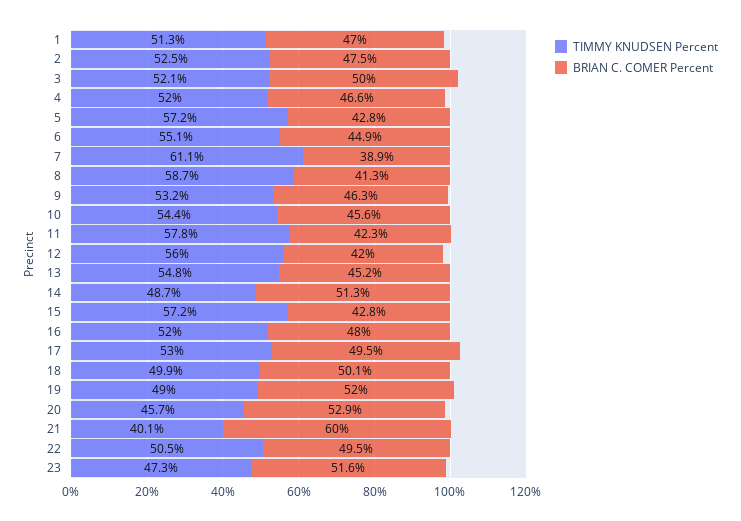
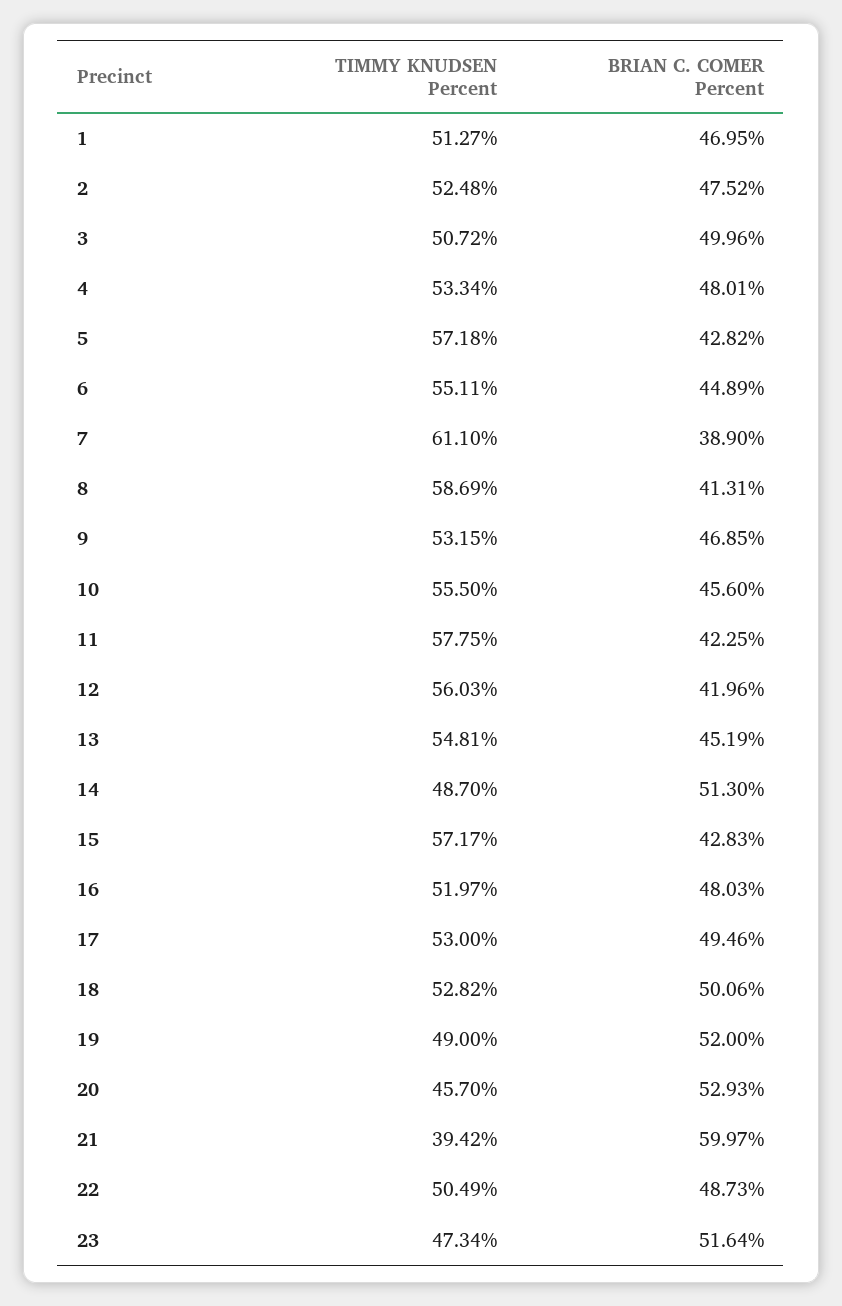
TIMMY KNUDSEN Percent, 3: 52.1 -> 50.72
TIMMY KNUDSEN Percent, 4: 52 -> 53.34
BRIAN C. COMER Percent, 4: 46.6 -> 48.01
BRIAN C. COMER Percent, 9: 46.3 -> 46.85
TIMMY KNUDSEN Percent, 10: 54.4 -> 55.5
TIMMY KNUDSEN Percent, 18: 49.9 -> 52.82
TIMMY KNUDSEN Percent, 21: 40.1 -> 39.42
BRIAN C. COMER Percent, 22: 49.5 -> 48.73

...

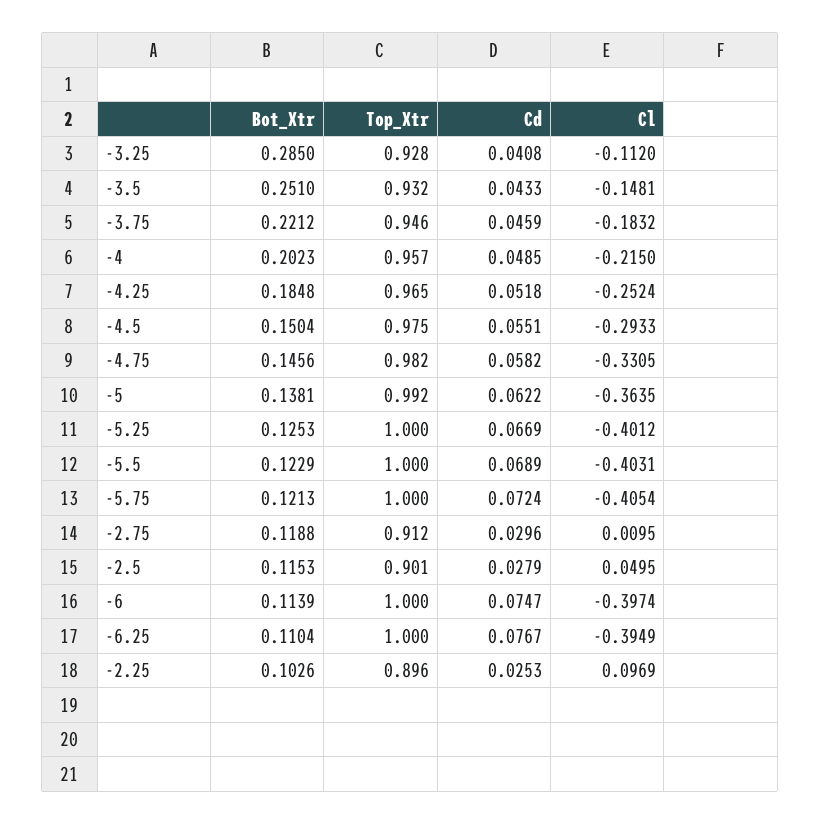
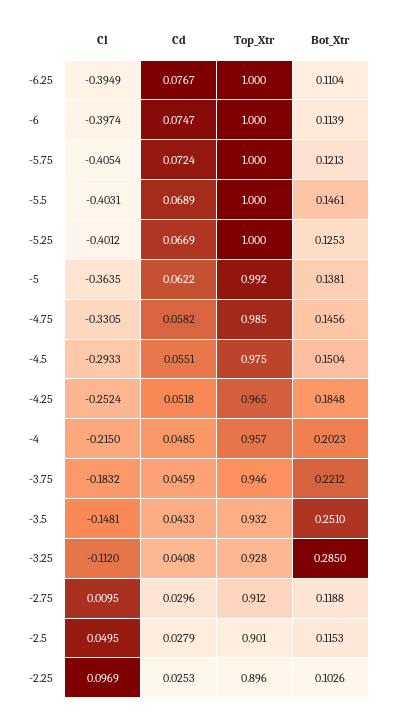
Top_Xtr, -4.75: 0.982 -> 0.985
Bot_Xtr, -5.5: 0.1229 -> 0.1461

Problem to work on> For the lines above, output exactly those from the line containing "TIMMY KNUDSEN Percent, 18: 49.9 -> 52.82" through the line containing "BRIAN C. COMER Percent, 22: 49.5 -> 48.73", and skip the others.

Problem solution>
TIMMY KNUDSEN Percent, 18: 49.9 -> 52.82
TIMMY KNUDSEN Percent, 21: 40.1 -> 39.42
BRIAN C. COMER Percent, 22: 49.5 -> 48.73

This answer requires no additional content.